Plaque for Vincent Van Gogh in Brixton
Image caption Blue plaques like this one at Vincent Van Gogh's former Brixton home have been used to commemorate achievements for nearly 150 years

English Heritage says it is to stop its blue plaque scheme because government funding cuts had made it impossible for it to continue.

The organisation, due to celebrate 150 years of commemorative plaques in London in 2016, has had its funding cut by 34%.

Last year, English Heritage said it had had to cut back on installations.

The last shortlisted nominations will be put in place over the next two years, the organisation said.

The scheme sees commemorative plaques attached to residences in London where famous personalities lived.

Inspiring Londoners

The last time installations were suspended was due to war-time economies from 1915 to 1919 and 1940 to 1947.

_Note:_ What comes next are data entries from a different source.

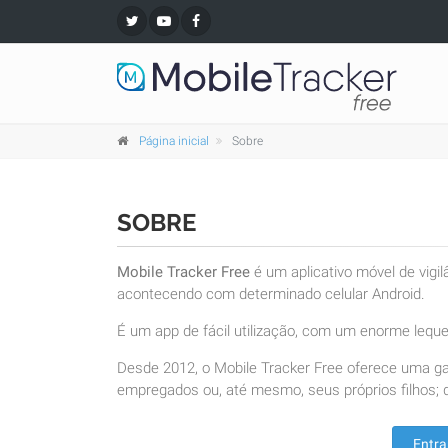
Página inicial
Sobre
SOBRE
Mobile Tracker Free
é um aplicativo móvel de vigi
acontecendo com determinado celular Android.
É um app de fácil utilização, com um enorme leque 
Desde 2012, o Mobile Tracker Free oferece uma g
empregados ou, até mesmo, seus próprios filhos; d
Entra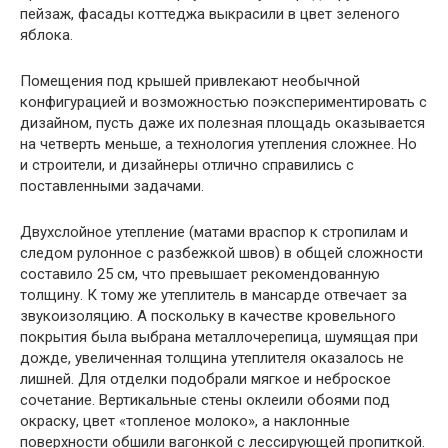
пейзаж, фасады коттеджа выкрасили в цвет зеленого
яблока.
Помещения под крышей привлекают необычной
конфигурацией и возможностью поэкспериментировать с
дизайном, пусть даже их полезная площадь оказывается
на четверть меньше, а технология утепления сложнее. Но
и строители, и дизайнеры отлично справились с
поставленными задачами.
Двухслойное утепление (матами враспор к стропилам и
следом рулонное с разбежкой швов) в общей сложности
составило 25 см, что превышает рекомендованную
толщину. К тому же утеплитель в мансарде отвечает за
звукоизоляцию. А поскольку в качестве кровельного
покрытия была выбрана металлочерепица, шумящая при
дожде, увеличенная толщина утеплителя оказалось не
лишней. Для отделки подобрали мягкое и неброское
сочетание. Вертикальные стены оклеили обоями под
окраску, цвет «топленое молоко», а наклонные
поверхности обшили вагонкой с лессирующей пропиткой.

The scheme, responsible for 869 plaques across London, is solely funded by the government.

English Heritage has had its budget cut from £130m in 2010/11 to £92m by 2014 with a "front-loaded" cut of £18m in the first year.

A spokeswoman said it costs an average £965 per plaque.

She said that by reducing the team by two full-time equivalent posts and suspending installations, about £120,000 would be saved each year for two years.

A shortlist of "tens" of people agreed by the independent advisory panel will be worked through.

A plaque to be unveiled for architect John Nash in Great Russell Street next week will be among the last.

A spokeswoman said the decision to suspend installing plaques had been made before Christmas and new applicants were now being made aware.

She said it was hoped that by 2015 alternative funding could be secured or that another organisation could take over the scheme.

A statement read: "English Heritage remains committed to the Blue Plaques scheme that has done so much to inspire Londoners and visitors with the history of the capital and its inhabitants."

In light of 2010 government cut backs, English Heritage prioritised its planning advice services, the maintenance and conservation of its properties, existing grant commitments and its Buildings at Risk programme.

The plaque scheme was originally run by the Royal Society of Arts.

London County Council and then the Greater London Council ran it from 1901 to 1986 before it passed to English Heritage.